Le point commun à tous ces designers ? Le refus absolu du modernisme fonctionnel des années 60 et 70 et de la production de masse. Eux prônent au contraire un retour à des créations en série limitée ou des pièces uniques, en empruntant les codes de l’art et de l’artisanat. Pour chacun, l’expérimentation est un mot d’ordre. Mélange des styles, des formes, des couleurs et des matériaux, le design des années 80 est résolument celui de tous les possibles.
Pour nous raconter cette aventure, Frédéric de Luca, Gladys Mougin et Yves Gastou, ceux qui ont été parmi les premiers à découvrir et à défendre cette génération bouillonnante.
Vous avez tous les trois participé à l’histoire du Design des Années 80, en découvrant et en défendant le travail de ceux qui l’ont créé. Racontez-nous comment cette aventure a débuté ?

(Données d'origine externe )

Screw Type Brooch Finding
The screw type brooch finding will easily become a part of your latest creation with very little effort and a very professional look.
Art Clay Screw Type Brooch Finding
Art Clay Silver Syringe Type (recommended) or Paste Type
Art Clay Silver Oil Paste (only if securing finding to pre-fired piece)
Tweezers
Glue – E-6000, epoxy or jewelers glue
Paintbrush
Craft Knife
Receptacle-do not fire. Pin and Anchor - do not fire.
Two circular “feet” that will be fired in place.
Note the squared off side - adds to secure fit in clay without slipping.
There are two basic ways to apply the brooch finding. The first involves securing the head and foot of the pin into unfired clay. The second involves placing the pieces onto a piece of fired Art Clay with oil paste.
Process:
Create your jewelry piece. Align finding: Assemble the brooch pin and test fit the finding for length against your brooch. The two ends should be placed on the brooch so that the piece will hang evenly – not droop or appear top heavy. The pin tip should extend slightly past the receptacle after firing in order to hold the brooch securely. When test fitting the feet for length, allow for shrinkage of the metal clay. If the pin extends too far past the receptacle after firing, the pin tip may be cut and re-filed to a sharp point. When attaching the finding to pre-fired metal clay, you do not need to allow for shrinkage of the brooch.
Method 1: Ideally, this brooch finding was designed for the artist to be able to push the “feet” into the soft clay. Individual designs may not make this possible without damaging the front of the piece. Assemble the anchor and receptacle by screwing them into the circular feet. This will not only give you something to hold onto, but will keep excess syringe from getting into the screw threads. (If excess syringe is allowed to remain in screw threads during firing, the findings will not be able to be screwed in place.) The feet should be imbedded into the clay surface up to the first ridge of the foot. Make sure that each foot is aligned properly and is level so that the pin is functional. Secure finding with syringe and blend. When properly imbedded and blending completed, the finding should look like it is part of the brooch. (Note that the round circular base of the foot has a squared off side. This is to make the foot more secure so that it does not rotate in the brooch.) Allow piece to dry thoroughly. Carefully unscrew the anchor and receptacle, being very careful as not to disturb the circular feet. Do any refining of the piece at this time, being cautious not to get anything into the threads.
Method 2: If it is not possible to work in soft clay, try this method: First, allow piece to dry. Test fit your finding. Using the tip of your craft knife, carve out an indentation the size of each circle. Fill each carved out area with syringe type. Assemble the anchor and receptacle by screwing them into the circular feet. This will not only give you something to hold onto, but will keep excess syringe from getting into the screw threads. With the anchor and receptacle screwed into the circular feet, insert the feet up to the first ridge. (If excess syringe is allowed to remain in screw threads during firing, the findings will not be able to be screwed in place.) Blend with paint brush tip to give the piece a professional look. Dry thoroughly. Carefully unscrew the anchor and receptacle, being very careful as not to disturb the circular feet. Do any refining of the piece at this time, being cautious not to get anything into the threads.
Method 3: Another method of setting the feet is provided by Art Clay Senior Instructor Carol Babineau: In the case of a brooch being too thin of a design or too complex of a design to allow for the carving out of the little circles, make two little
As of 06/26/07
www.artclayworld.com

Yves Gastou : Pour ma part j’ai commencé avec l’Art Nouveau, puis l’Art Déco. En 1980, je suis parti pour l’Italie et j’ai découvert l’œuvre de Gio Ponti, Carlo Molino ou Scarpa dont j’ai pu acheter des pièces majeures. C’est à ce moment-là que j’ai rencontré Ettore Sottsass. A mon avis, il était le plus éclatant, le plus révolutionnaire des designers de ces années-là, avec lui c’était une explosion de couleurs, de matériaux pauvres comme le formica et une véritable réinterprétation de l’histoire du design européen. J’ai créé cette galerie et j’ai commencé à y exposer les grands maîtres en alternance avec de jeunes créateurs, comme Starck, Arad, Dixon ou Kuramata. Pour sa deuxième exposition, quand Sottsass est arrivé devant la galerie, il m’a dit : « Gastou, Paris est une ville noire et blanche, ta façade sera noire et blanche » Et il l’a créée !

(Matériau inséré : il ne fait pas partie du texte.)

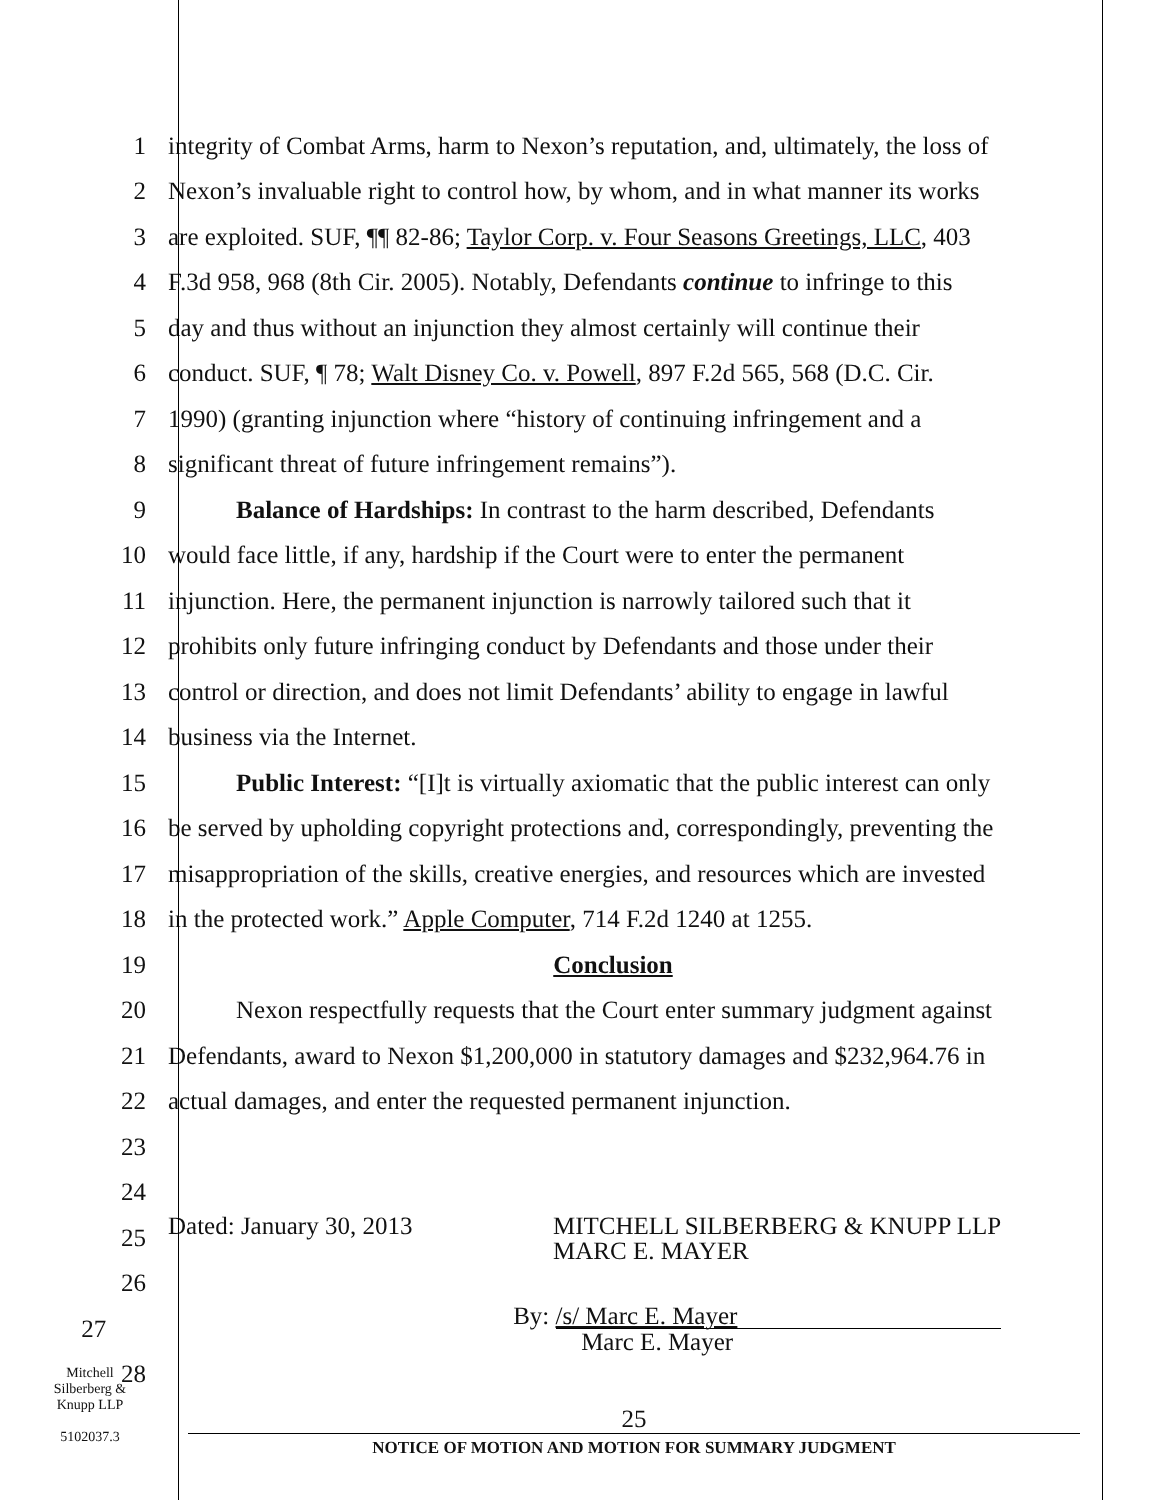1
integrity of Combat Arms, harm to Nexon’s reputation, and, ultimately, the loss of
2
Nexon’s invaluable right to control how, by whom, and in what manner its works
3
are exploited. SUF, ¶¶ 82-86; Taylor Corp. v. Four Seasons Greetings, LLC, 403
4
F.3d 958, 968 (8th Cir. 2005). Notably, Defendants continue to infringe to this
5
day and thus without an injunction they almost certainly will continue their
6
conduct. SUF, ¶ 78; Walt Disney Co. v. Powell, 897 F.2d 565, 568 (D.C. Cir.
7
1990) (granting injunction where “history of continuing infringement and a
8 significant threat of future infringement remains”).
9
Balance of Hardships: In contrast to the harm described, Defendants
10
would face little, if any, hardship if the Court were to enter the permanent
11
injunction. Here, the permanent injunction is narrowly tailored such that it
12
prohibits only future infringing conduct by Defendants and those under their
13
control or direction, and does not limit Defendants’ ability to engage in lawful
14 business via the Internet.
15
Public Interest: “[I]t is virtually axiomatic that the public interest can only
16
be served by upholding copyright protections and, correspondingly, preventing the
17
misappropriation of the skills, creative energies, and resources which are invested
18
in the protected work.” Apple Computer, 714 F.2d 1240 at 1255.
19 Conclusion
20
Nexon respectfully requests that the Court enter summary judgment against
21
Defendants, award to Nexon $1,200,000 in statutory damages and $232,964.76 in
22
actual damages, and enter the requested permanent injunction.
23
24
25
Dated: January 30, 2013 MITCHELL SILBERBERG & KNUPP LLP
MARC E. MAYER
26
27
By: /s/ Marc E. Mayer
Marc E. Mayer
28
Mitchell
Silberberg &
Knupp LLP
5102037.3
25
NOTICE OF MOTION AND MOTION FOR SUMMARY JUDGMENT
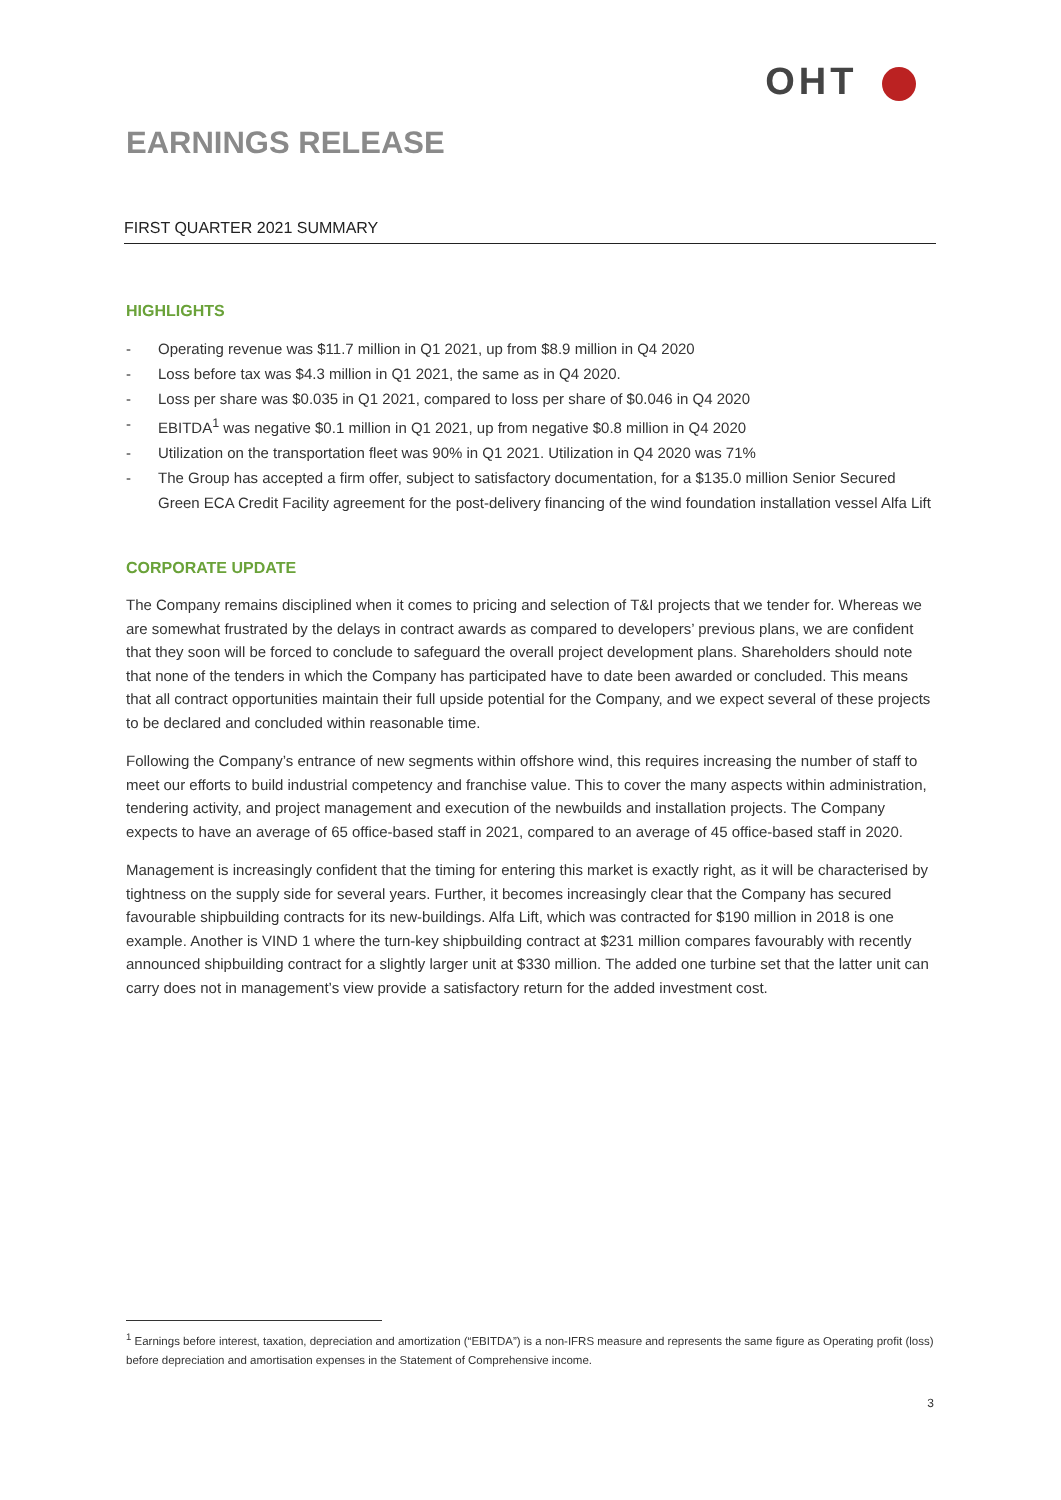OHT
EARNINGS RELEASE
FIRST QUARTER 2021 SUMMARY
HIGHLIGHTS
- Operating revenue was $11.7 million in Q1 2021, up from $8.9 million in Q4 2020
- Loss before tax was $4.3 million in Q1 2021, the same as in Q4 2020.
- Loss per share was $0.035 in Q1 2021, compared to loss per share of $0.046 in Q4 2020
- EBITDA<sup>1</sup> was negative $0.1 million in Q1 2021, up from negative $0.8 million in Q4 2020
- Utilization on the transportation fleet was 90% in Q1 2021. Utilization in Q4 2020 was 71%
- The Group has accepted a firm offer, subject to satisfactory documentation, for a $135.0 million Senior Secured Green ECA Credit Facility agreement for the post-delivery financing of the wind foundation installation vessel Alfa Lift
CORPORATE UPDATE
The Company remains disciplined when it comes to pricing and selection of T&I projects that we tender for. Whereas we are somewhat frustrated by the delays in contract awards as compared to developers’ previous plans, we are confident that they soon will be forced to conclude to safeguard the overall project development plans. Shareholders should note that none of the tenders in which the Company has participated have to date been awarded or concluded. This means that all contract opportunities maintain their full upside potential for the Company, and we expect several of these projects to be declared and concluded within reasonable time.
Following the Company’s entrance of new segments within offshore wind, this requires increasing the number of staff to meet our efforts to build industrial competency and franchise value. This to cover the many aspects within administration, tendering activity, and project management and execution of the newbuilds and installation projects. The Company expects to have an average of 65 office-based staff in 2021, compared to an average of 45 office-based staff in 2020.
Management is increasingly confident that the timing for entering this market is exactly right, as it will be characterised by tightness on the supply side for several years. Further, it becomes increasingly clear that the Company has secured favourable shipbuilding contracts for its new-buildings. Alfa Lift, which was contracted for $190 million in 2018 is one example. Another is VIND 1 where the turn-key shipbuilding contract at $231 million compares favourably with recently announced shipbuilding contract for a slightly larger unit at $330 million. The added one turbine set that the latter unit can carry does not in management’s view provide a satisfactory return for the added investment cost.
<sup>1</sup> Earnings before interest, taxation, depreciation and amortization (“EBITDA”) is a non-IFRS measure and represents the same figure as Operating profit (loss) before depreciation and amortisation expenses in the Statement of Comprehensive income.
3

Gladys Mougin : J’ai rencontré André Dubreuil à Londres en 1985. Il récupérait des choses dans des déchèteries avec Tom Dixon pour créer des décors, pour le théâtre ou pour des fêtes. Ils formaient un groupe qui s’appelait les Creative Salvage avec Marc Newson, Mark Brazier Jones et Nick Jones. Mais ils n’étaient pas encore sûrs de vouloir ou de pouvoir créer des meubles. En fait ils s’amusaient ! Mais pour moi c’était Le moment, à Londres comme à Paris, où Frédéric de Luca venait de créer En Attendant les Barbares. J’ai d’abord été leur agent avant de créer la galerie. Puis j’ai voulu m’installer dans un quartier d’antiquaires pour cette raison, parce que les pièces de ces designers étaient à la fois uniques et réalisées pour durer dans l’histoire des arts décoratifs.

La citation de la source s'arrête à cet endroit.